A Guarneri violin in the attic: the power of dendrochronology for analysing musical instruments

Dendrochronology is the science that dates wooden artefacts by measuring annual growth rings visible in the wood. And, in the case of musical instruments, the method is non-invasive. In addition, dendrochronology can also help to identify the wood’s provenance and to supply information on how the soundboard was made, giving details of ring width and regularity. This study also demonstrates the effectiveness of dendrochronology in attributing a musical instrument to an important luthier. It deals with a privately owned violin, whose date and origin had previously remained uncertain, despite various attempts to authenticate, at least, its technical and stylistic characteristics.
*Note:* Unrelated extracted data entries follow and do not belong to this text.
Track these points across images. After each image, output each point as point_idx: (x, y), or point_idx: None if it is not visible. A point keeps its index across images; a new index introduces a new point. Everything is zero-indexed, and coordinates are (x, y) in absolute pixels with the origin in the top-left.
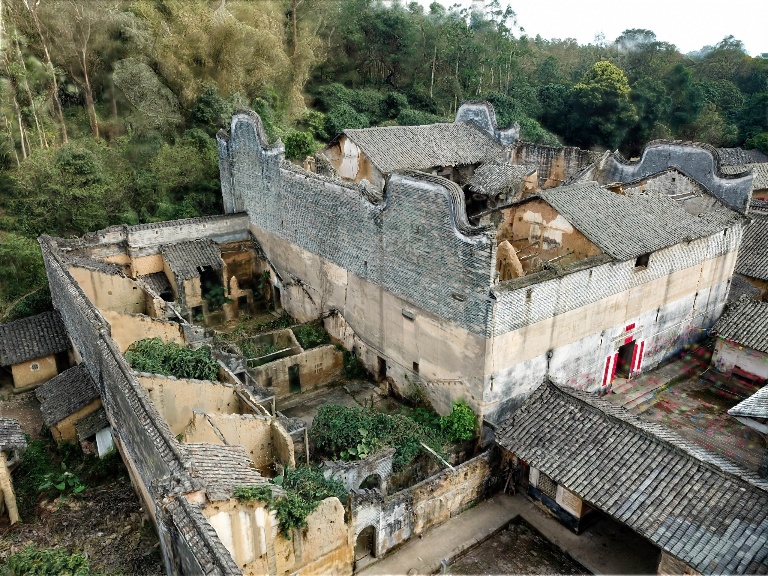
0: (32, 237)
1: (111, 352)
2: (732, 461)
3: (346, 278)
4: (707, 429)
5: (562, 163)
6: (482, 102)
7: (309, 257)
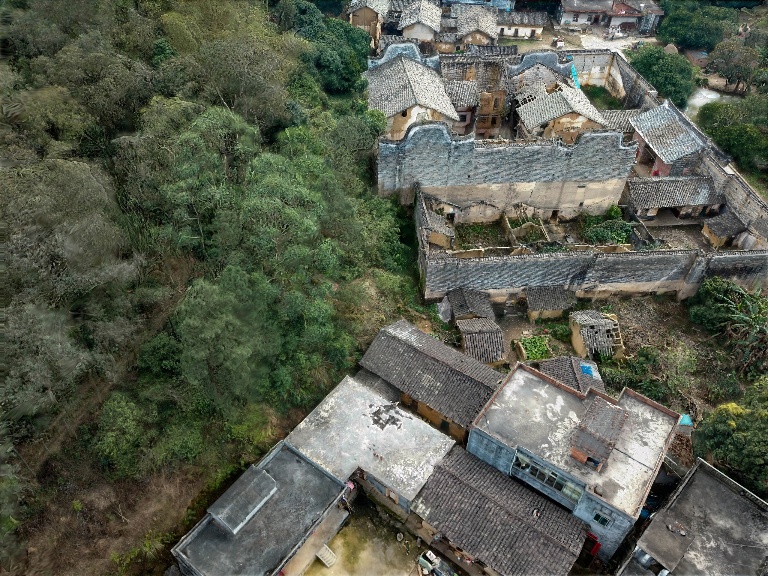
0: (356, 276)
1: (615, 254)
2: None
3: (534, 186)
4: None
5: (474, 70)
6: (410, 41)
7: (498, 186)
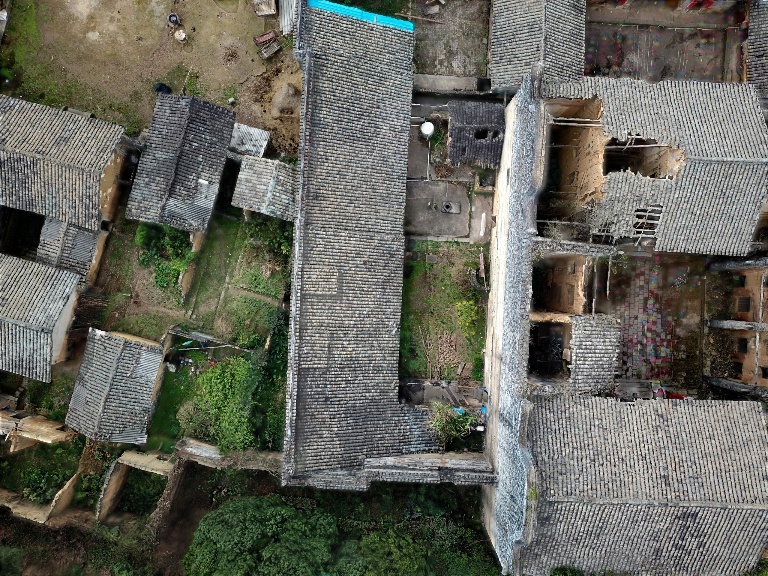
0: None
1: None
2: (752, 5)
3: None
4: (631, 71)
5: None
6: None
7: None
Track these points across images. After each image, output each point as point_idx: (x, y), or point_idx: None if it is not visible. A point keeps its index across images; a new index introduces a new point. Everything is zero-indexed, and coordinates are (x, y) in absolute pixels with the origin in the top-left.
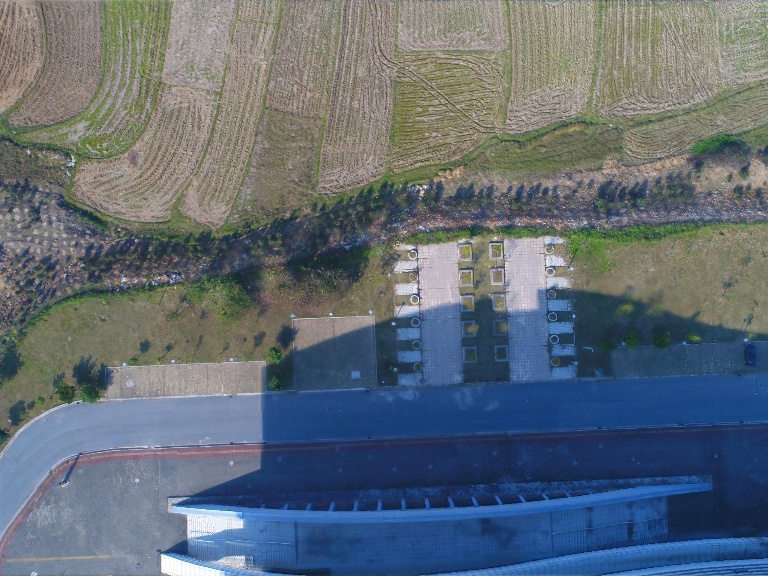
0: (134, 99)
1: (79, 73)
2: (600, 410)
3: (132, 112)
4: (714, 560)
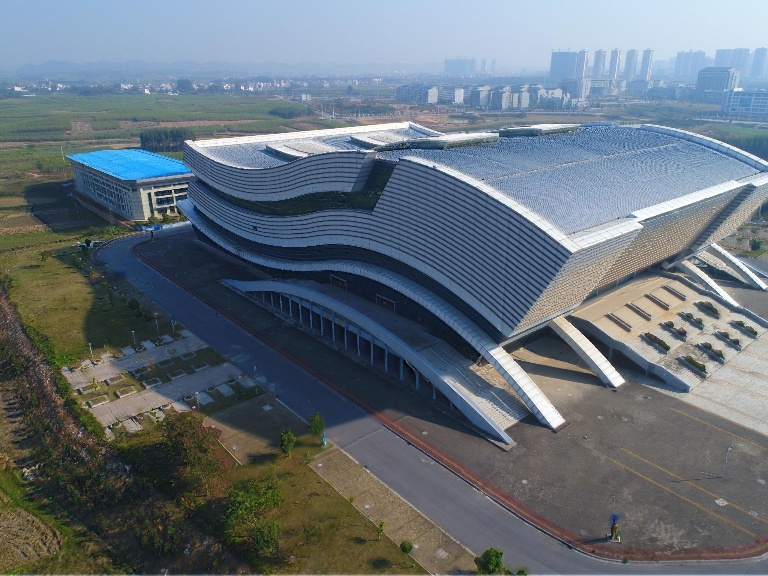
0: None
1: None
2: None
3: None
4: (262, 254)
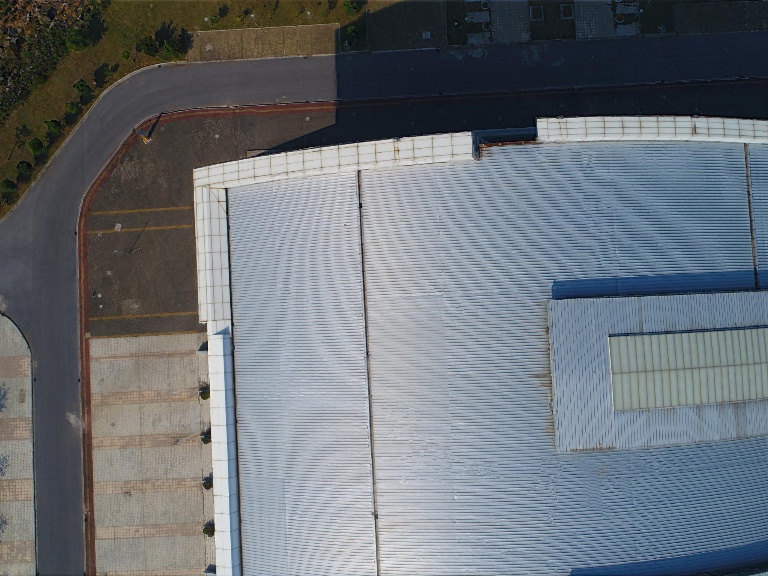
0: None
1: None
2: (663, 65)
3: None
4: None
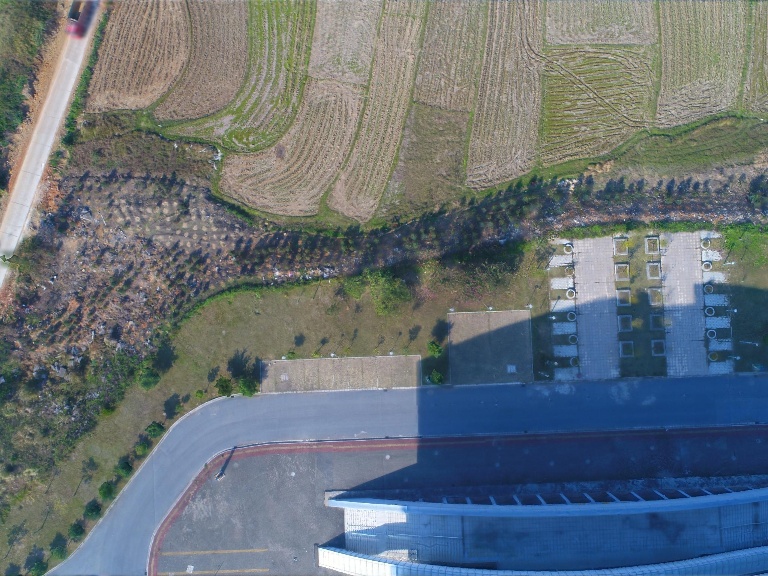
0: (280, 93)
1: (225, 67)
2: (757, 405)
3: (278, 106)
4: None
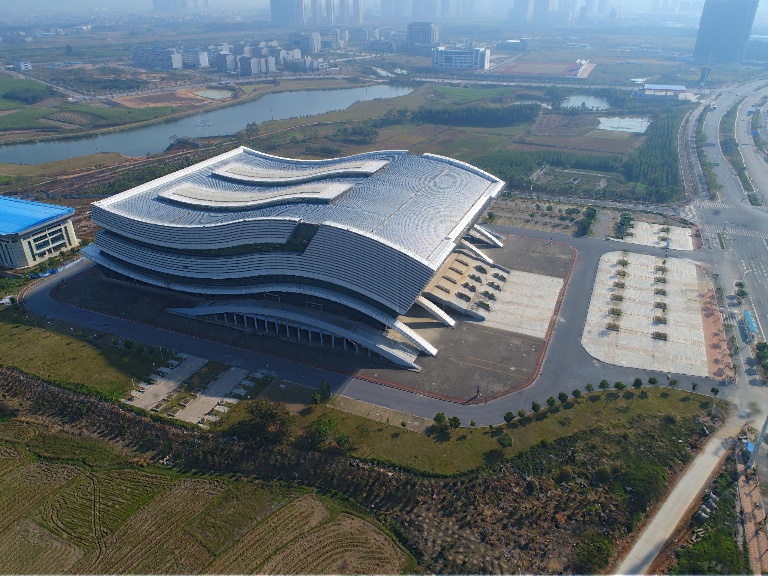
0: None
1: None
2: (182, 341)
3: None
4: (191, 284)
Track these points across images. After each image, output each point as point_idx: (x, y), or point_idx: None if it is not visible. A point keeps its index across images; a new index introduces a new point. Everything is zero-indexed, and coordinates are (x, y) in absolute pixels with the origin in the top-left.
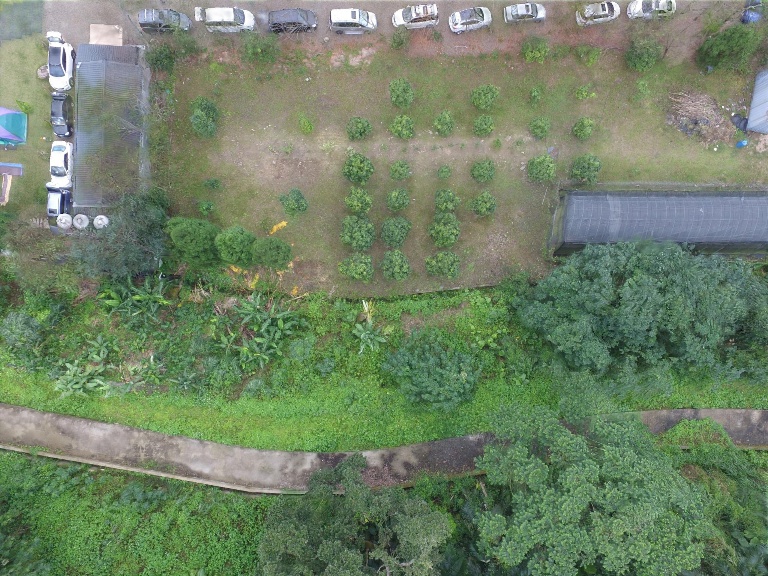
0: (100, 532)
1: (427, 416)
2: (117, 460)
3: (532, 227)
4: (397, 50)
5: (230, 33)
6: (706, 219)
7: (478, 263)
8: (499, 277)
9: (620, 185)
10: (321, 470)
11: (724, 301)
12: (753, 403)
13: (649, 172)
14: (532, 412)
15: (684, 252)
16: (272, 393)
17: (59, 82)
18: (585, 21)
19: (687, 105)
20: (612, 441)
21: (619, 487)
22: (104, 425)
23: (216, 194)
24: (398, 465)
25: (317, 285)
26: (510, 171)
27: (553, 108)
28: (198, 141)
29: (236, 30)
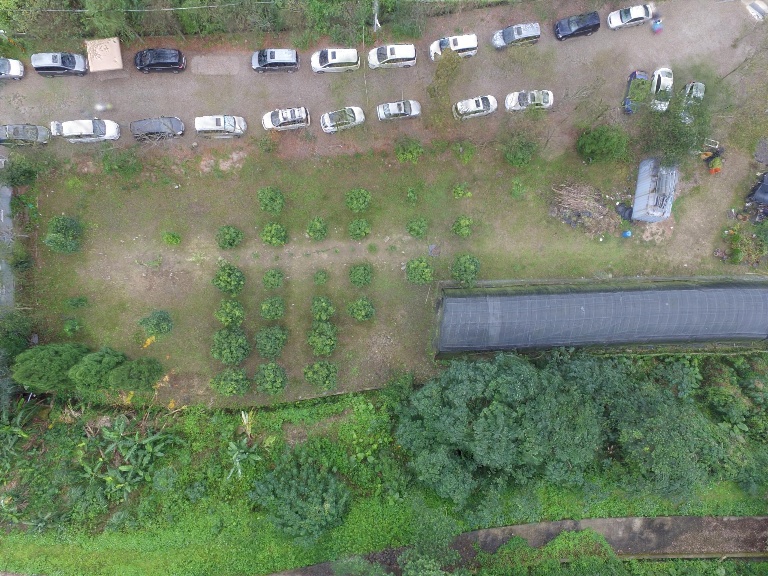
0: None
1: None
2: None
3: (416, 327)
4: (269, 153)
5: (94, 143)
6: (587, 318)
7: (362, 366)
8: (384, 379)
9: (505, 280)
10: None
11: (598, 411)
12: (634, 510)
13: (534, 266)
14: (407, 531)
15: (561, 357)
16: (137, 525)
17: None
18: (460, 117)
19: (569, 198)
20: None
21: None
22: None
23: (86, 309)
24: None
25: (194, 398)
26: (391, 271)
27: (433, 205)
28: (65, 255)
29: (99, 140)
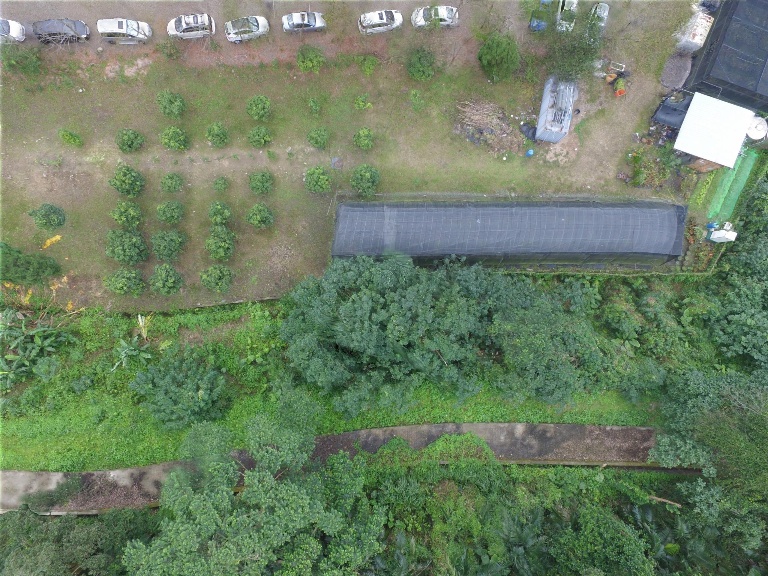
0: None
1: (180, 434)
2: None
3: (317, 239)
4: (174, 60)
5: None
6: (483, 230)
7: (261, 276)
8: (284, 290)
9: (407, 195)
10: (67, 490)
11: (482, 314)
12: (518, 417)
13: (437, 182)
14: (288, 428)
15: (451, 264)
16: (18, 412)
17: None
18: (365, 30)
19: (472, 114)
20: (264, 465)
21: (250, 514)
22: None
23: None
24: (148, 484)
25: (92, 300)
26: (293, 182)
27: (337, 118)
28: None
29: (4, 41)
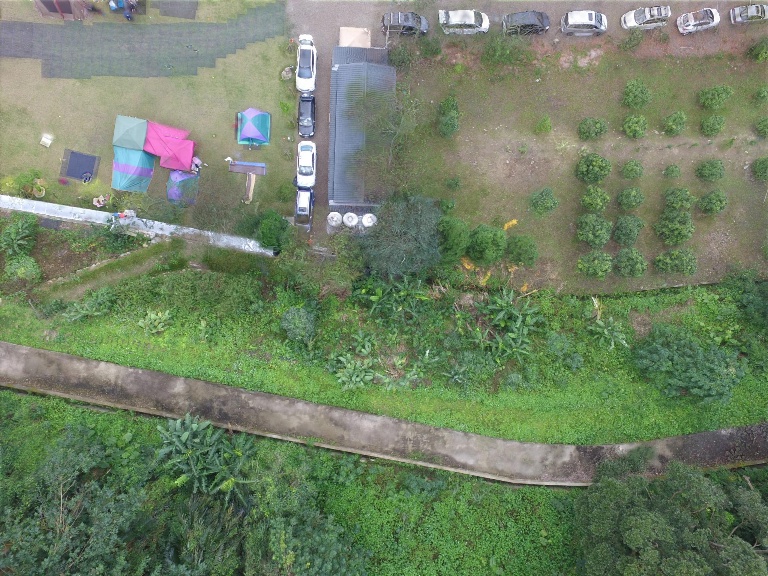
0: (391, 520)
1: (679, 410)
2: (386, 451)
3: (753, 225)
4: (625, 51)
5: (464, 35)
6: None
7: (701, 261)
8: (721, 275)
9: None
10: (580, 462)
11: None
12: None
13: None
14: None
15: None
16: (530, 387)
17: (306, 84)
18: None
19: None
20: None
21: None
22: (374, 417)
23: (449, 193)
24: (653, 458)
25: (547, 282)
26: (733, 170)
27: None
28: (432, 141)
29: (471, 32)
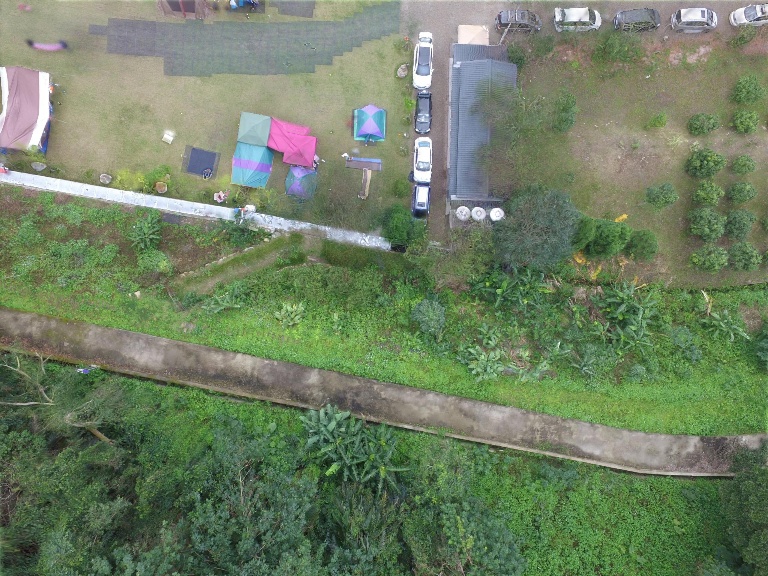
0: (530, 508)
1: None
2: (515, 441)
3: None
4: (733, 48)
5: (575, 33)
6: None
7: None
8: None
9: None
10: (704, 453)
11: None
12: None
13: None
14: None
15: None
16: (654, 379)
17: (423, 81)
18: None
19: None
20: None
21: None
22: (503, 408)
23: (561, 188)
24: None
25: (657, 276)
26: None
27: None
28: (544, 137)
29: (582, 30)
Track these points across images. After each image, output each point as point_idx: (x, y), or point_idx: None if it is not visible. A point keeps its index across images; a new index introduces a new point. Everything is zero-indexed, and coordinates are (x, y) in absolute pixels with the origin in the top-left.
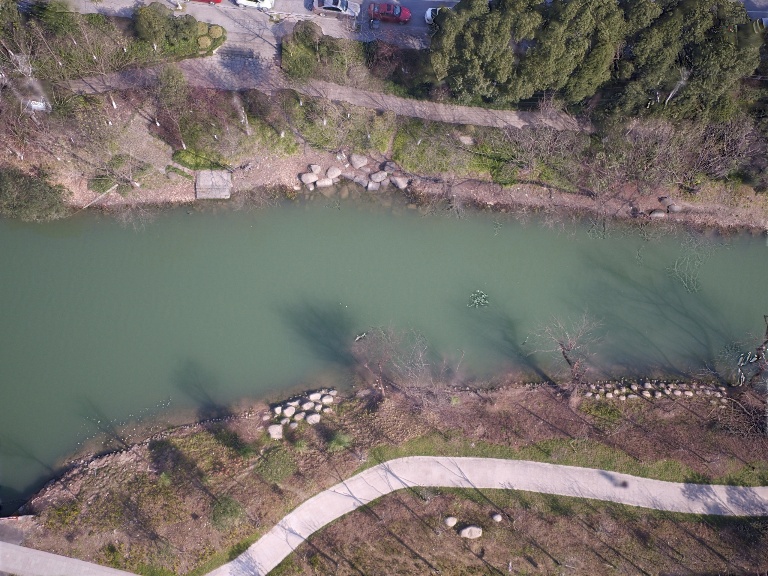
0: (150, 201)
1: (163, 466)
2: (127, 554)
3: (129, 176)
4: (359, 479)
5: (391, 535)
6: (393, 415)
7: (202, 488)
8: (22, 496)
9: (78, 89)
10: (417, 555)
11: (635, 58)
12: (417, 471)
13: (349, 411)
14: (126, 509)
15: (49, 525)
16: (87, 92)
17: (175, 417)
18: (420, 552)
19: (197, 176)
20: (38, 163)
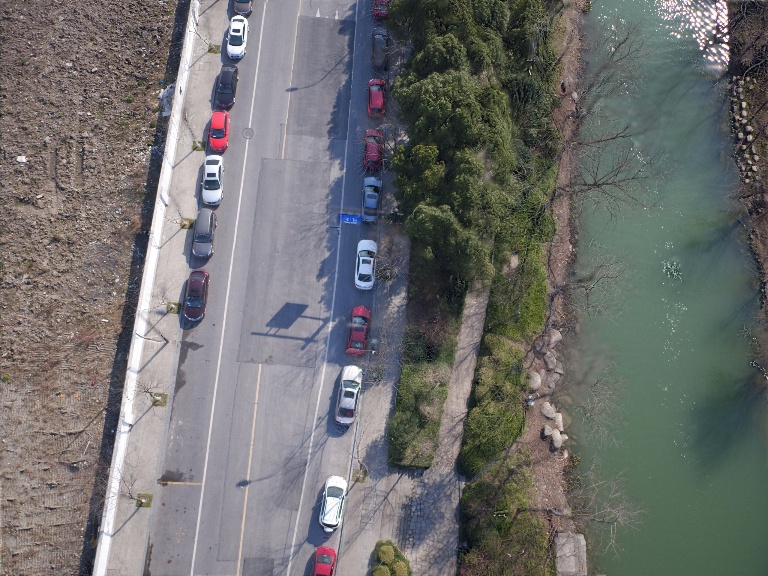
0: None
1: None
2: None
3: None
4: None
5: None
6: None
7: None
8: None
9: None
10: None
11: None
12: None
13: None
14: None
15: None
16: None
17: None
18: None
19: (564, 575)
20: None
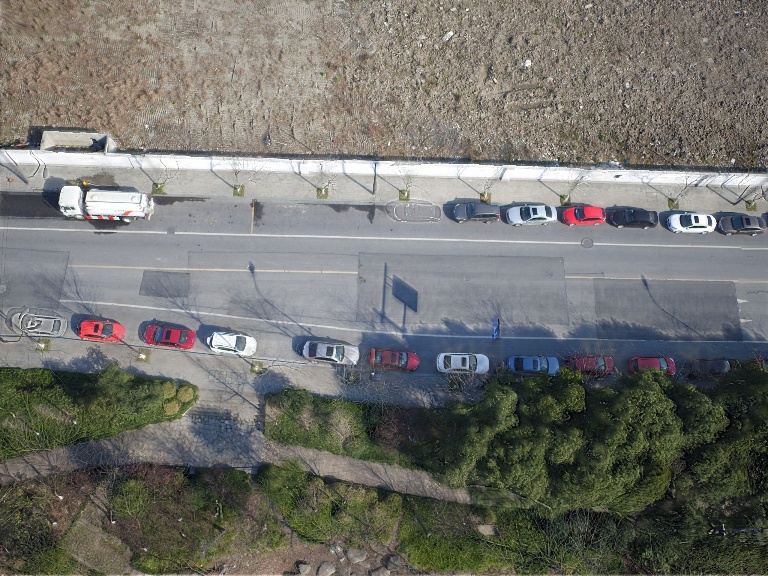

The outermost tree-ring of the instrument’s soundboard was dendrochronologically dated to the year 1696 and attributed, with certainty, to the Italian luthier Giuseppe Guarneri filius Andreae, father of the famous Bartolomeo Giuseppe Guarneri “del Gesù”. Thanks to dendrochronology, in this way, a twin of an already existing violin has been identified that was made by the same luthier. Both violins are identical in construction, having the same veining and dimensions, and the wood from the same tree was used in all parts, including the soundboard. Dendrochronology has, thus, been proven to be an extremely useful method, which has transformed a violin of uncertain value into a museum piece.